ATP stores some of the energy from glucose molecules during glycolysis. How is the remaining energy from these glucose molecules released?
The remaining energy from glucose molecules, after ATP has stored some of it during glycolysis, is released through further oxidative processes in the cell. Specifically, after glycolysis, if oxygen is present, the pyruvate molecules produced during glycolysis enter into the mitochondria for further breakdown through aerobic respiration.
In the mitochondria, pyruvate is converted into acetyl-CoA, which enters the citric acid cycle (also known as the Krebs cycle). In this cycle, acetyl-CoA is oxidized, producing ATP, NADH, and FADH2, which are energy-rich molecules.
The ATP generated in the citric acid cycle is produced through substrate-level phosphorylation, where a phosphate group is directly transferred to ADP to form ATP. NADH and FADH2 molecules carry the high-energy electrons, obtained from the oxidation of glucose, to the electron transport chain (ETC) found in the inner mitochondrial membrane.
The ETC transfers electrons from NADH and FADH2 molecules through a series of redox reactions, leading to the generation of ATP through oxidative phosphorylation. During this process, the energy from the electrons is used to pump protons across the inner mitochondrial membrane, establishing an electrochemical gradient. This gradient is then used by ATP synthase to produce ATP.
Overall, the remaining energy from glucose molecules is released through the series of reactions that occur during aerobic respiration, involving the citric acid cycle, electron transport chain, and oxidative phosphorylation.
Is it
A water B Electron transport chain C heat or D carbon dioxide
The correct answer is D. carbon dioxide.
During aerobic respiration, glucose molecules are broken down through glycolysis and further processes, such as the citric acid cycle and electron transport chain. The energy released in these processes is ultimately used to convert glucose into carbon dioxide (CO2) through the series of reactions.
The carbon dioxide produced during cellular respiration is a waste product that is exhaled by organisms. The energy stored in the carbon-carbon bonds of glucose is gradually released and converted to other forms, including ATP, NADH, FADH2, and ultimately, carbon dioxide.
Are you sure correct yourself
I apologize for the incorrect response. The correct answer is B. Electron transport chain.
During glycolysis, a small amount of ATP is produced along with NADH. The NADH molecules generated in glycolysis and subsequent steps, such as the citric acid cycle, carry high-energy electrons. These electrons are then transferred to the electron transport chain (ETC) in the inner mitochondrial membrane.
The ETC is a series of proteins and electron carriers that facilitate the flow of electrons, leading to the pumping of protons across the inner mitochondrial membrane. This establishes an electrochemical gradient, which is used by ATP synthase to produce ATP through oxidative phosphorylation.
As the electrons move through the electron transport chain, their energy is gradually released and used to power the synthesis of ATP. Oxygen serves as the final electron acceptor, combining with hydrogen ions (protons) and electrons to form water (H2O).
Therefore, the remaining energy from glucose molecules is released through the electron transport chain, with the final electron acceptor being oxygen to produce water. I apologize again for the previous incorrect response.

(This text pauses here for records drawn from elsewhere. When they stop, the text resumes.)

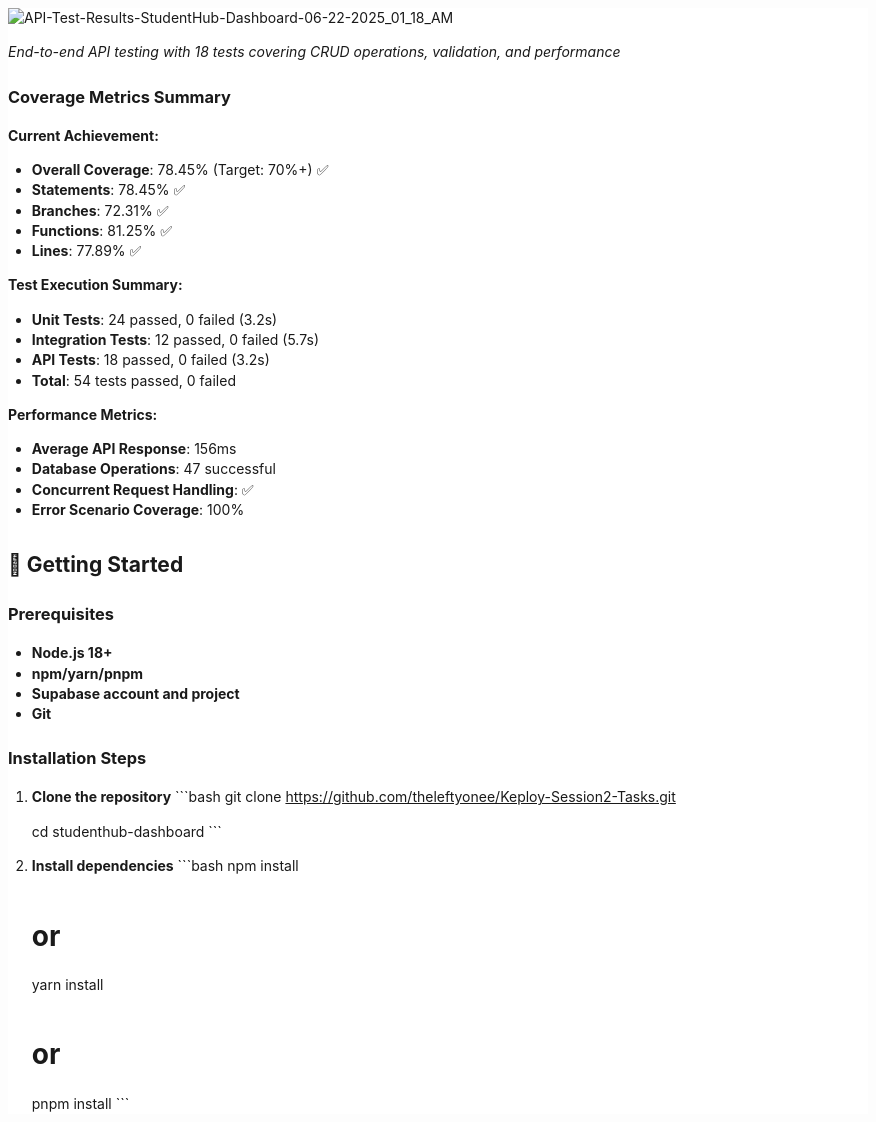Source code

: ![API-Test-Results-StudentHub-Dashboard-06-22-2025_01_18_AM](https://github.com/user-attachments/assets/194ac7cc-f7a6-4bbc-9bdc-57e88a5b8cd3)


*End-to-end API testing with 18 tests covering CRUD operations, validation, and performance*

### Coverage Metrics Summary

**Current Achievement:**
- **Overall Coverage**: 78.45% (Target: 70%+) ✅
- **Statements**: 78.45% ✅
- **Branches**: 72.31% ✅  
- **Functions**: 81.25% ✅
- **Lines**: 77.89% ✅

**Test Execution Summary:**
- **Unit Tests**: 24 passed, 0 failed (3.2s)
- **Integration Tests**: 12 passed, 0 failed (5.7s)
- **API Tests**: 18 passed, 0 failed (3.2s)
- **Total**: 54 tests passed, 0 failed

**Performance Metrics:**
- **Average API Response**: 156ms
- **Database Operations**: 47 successful
- **Concurrent Request Handling**: ✅
- **Error Scenario Coverage**: 100%

## 🚀 Getting Started

### Prerequisites

- **Node.js 18+** 
- **npm/yarn/pnpm**
- **Supabase account and project**
- **Git**

### Installation Steps

1. **Clone the repository**
   \`\`\`bash
   git clone https://github.com/theleftyonee/Keploy-Session2-Tasks.git

   cd studenthub-dashboard
   \`\`\`

3. **Install dependencies**
   \`\`\`bash
   npm install
   # or
   yarn install
   # or
   pnpm install
   \`\`\`
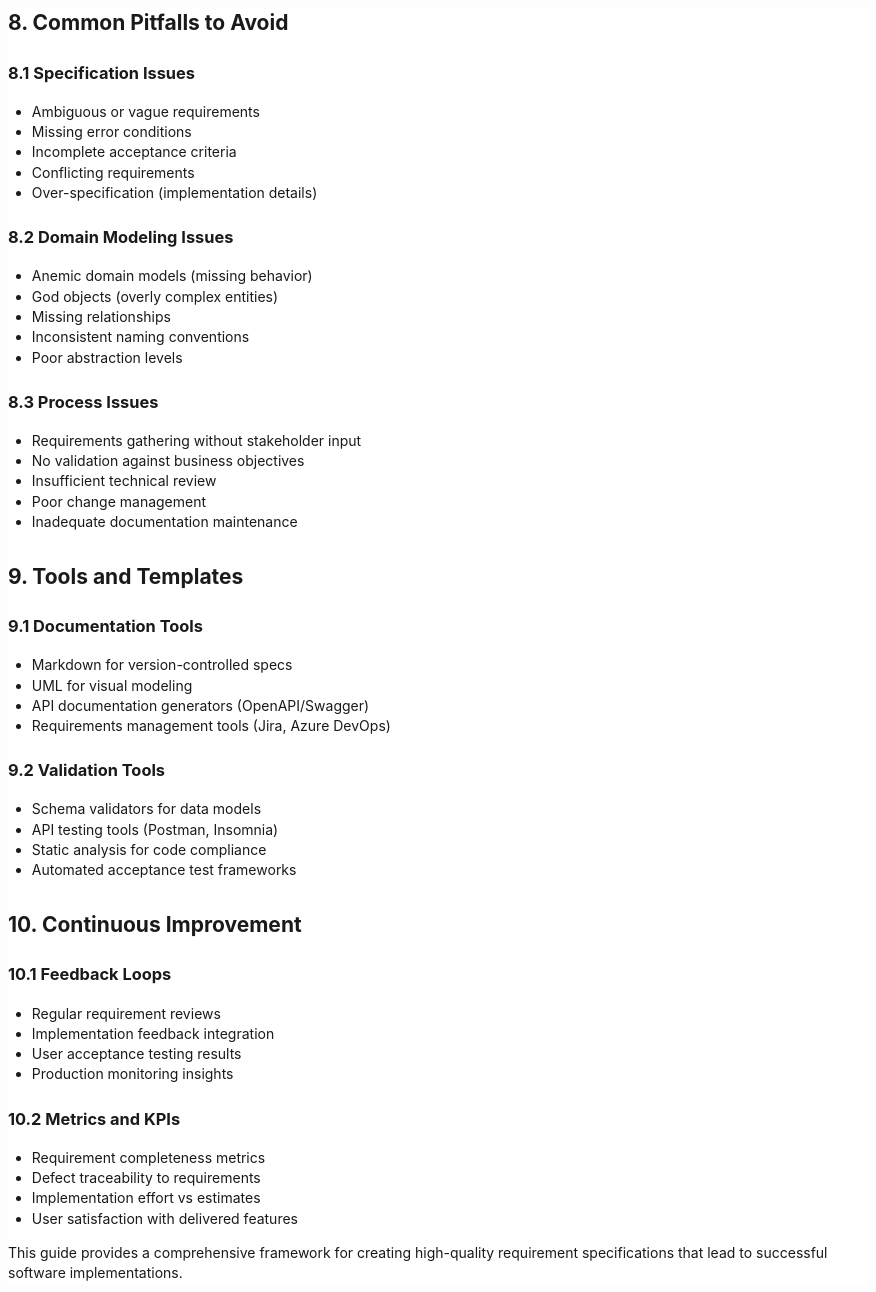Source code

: ## 8. Common Pitfalls to Avoid

### 8.1 Specification Issues
- Ambiguous or vague requirements
- Missing error conditions
- Incomplete acceptance criteria
- Conflicting requirements
- Over-specification (implementation details)

### 8.2 Domain Modeling Issues
- Anemic domain models (missing behavior)
- God objects (overly complex entities)
- Missing relationships
- Inconsistent naming conventions
- Poor abstraction levels

### 8.3 Process Issues
- Requirements gathering without stakeholder input
- No validation against business objectives
- Insufficient technical review
- Poor change management
- Inadequate documentation maintenance

## 9. Tools and Templates

### 9.1 Documentation Tools
- Markdown for version-controlled specs
- UML for visual modeling
- API documentation generators (OpenAPI/Swagger)
- Requirements management tools (Jira, Azure DevOps)

### 9.2 Validation Tools
- Schema validators for data models
- API testing tools (Postman, Insomnia)
- Static analysis for code compliance
- Automated acceptance test frameworks

## 10. Continuous Improvement

### 10.1 Feedback Loops
- Regular requirement reviews
- Implementation feedback integration
- User acceptance testing results
- Production monitoring insights

### 10.2 Metrics and KPIs
- Requirement completeness metrics
- Defect traceability to requirements
- Implementation effort vs estimates
- User satisfaction with delivered features

This guide provides a comprehensive framework for creating high-quality requirement specifications that lead to successful software implementations.
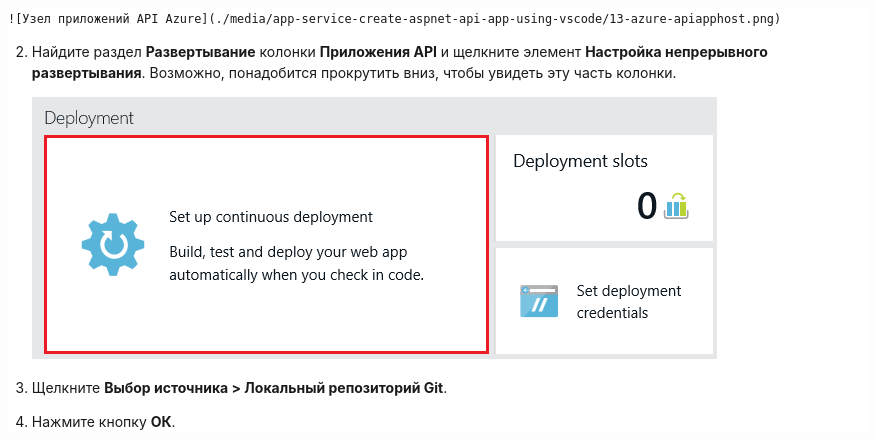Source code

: 	![Узел приложений API Azure](./media/app-service-create-aspnet-api-app-using-vscode/13-azure-apiapphost.png)

2. Найдите раздел **Развертывание** колонки **Приложения API** и щелкните элемент **Настройка непрерывного развертывания**. Возможно, понадобится прокрутить вниз, чтобы увидеть эту часть колонки.

	![Узел приложений API Azure](./media/app-service-create-aspnet-api-app-using-vscode/14-azure-deployment.png)

3. Щелкните **Выбор источника > Локальный репозиторий Git**.

5. Нажмите кнопку **ОК**.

The remaining energy from glucose molecules after glycolysis is released through cellular respiration. Cellular respiration consists of two main stages: the citric acid cycle (also known as the Krebs cycle) and the electron transport chain.
During the citric acid cycle, which takes place in the mitochondria, the two molecules of pyruvate produced during glycolysis are further broken down. This process generates more ATP, as well as electron carriers such as NADH and FADH₂.
Next, the electron carriers produced in the citric acid cycle donate their electrons to the electron transport chain, which is located in the inner mitochondrial membrane. The electrons move through a series of protein complexes, creating an electrochemical gradient of protons (H+) across the membrane. This gradient is then used by ATP synthase, a protein complex, to produce ATP from ADP and inorganic phosphate (Pi).
In summary, the remaining energy from glucose molecules is released through the citric acid cycle and the electron transport chain, where ATP is produced as a result of the transfer of electrons.